Count the lines in the entries below that contain the word "several", with case counting, and give only that number.

[Dataset entries]
_ _ _ _

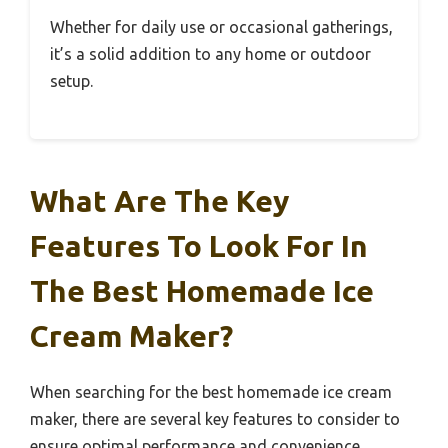
Whether for daily use or occasional gatherings,
it’s a solid addition to any home or outdoor
setup.
What Are The Key
Features To Look For In
The Best Homemade Ice
Cream Maker?
When searching for the best homemade ice cream
maker, there are several key features to consider to
ensure optimal performance and convenience.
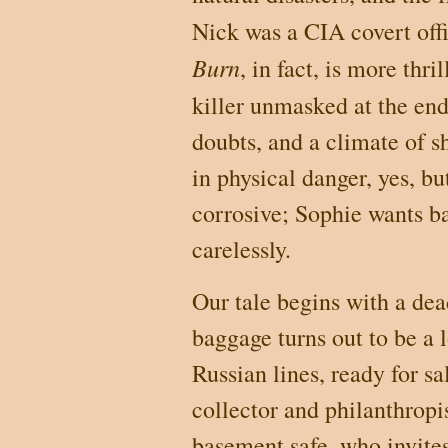
Nick was a CIA covert offi
Burn
, in fact, is more thri
killer unmasked at the end
doubts, and a climate of sh
in physical danger, yes, bu
corrosive; Sophie wants bad
carelessly.
Our tale begins with a dea
baggage turns out to be a 
Russian lines, ready for s
collector and philanthropi
basement safe, who invites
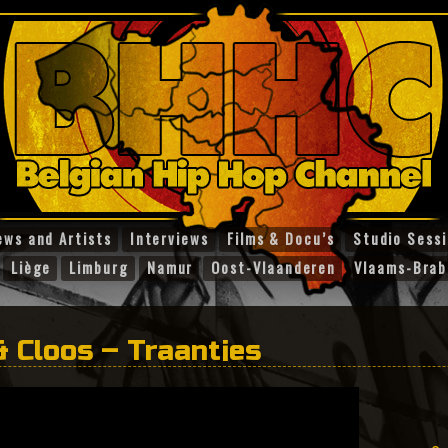
ews and Artists
Interviews
Films & Docu’s
Studio Sess
Liège
Limburg
Namur
Oost-Vlaanderen
Vlaams-Brab
& Cloos – Traantjes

_ _ _ _

RESPONSE TO THE EXERCISE - 1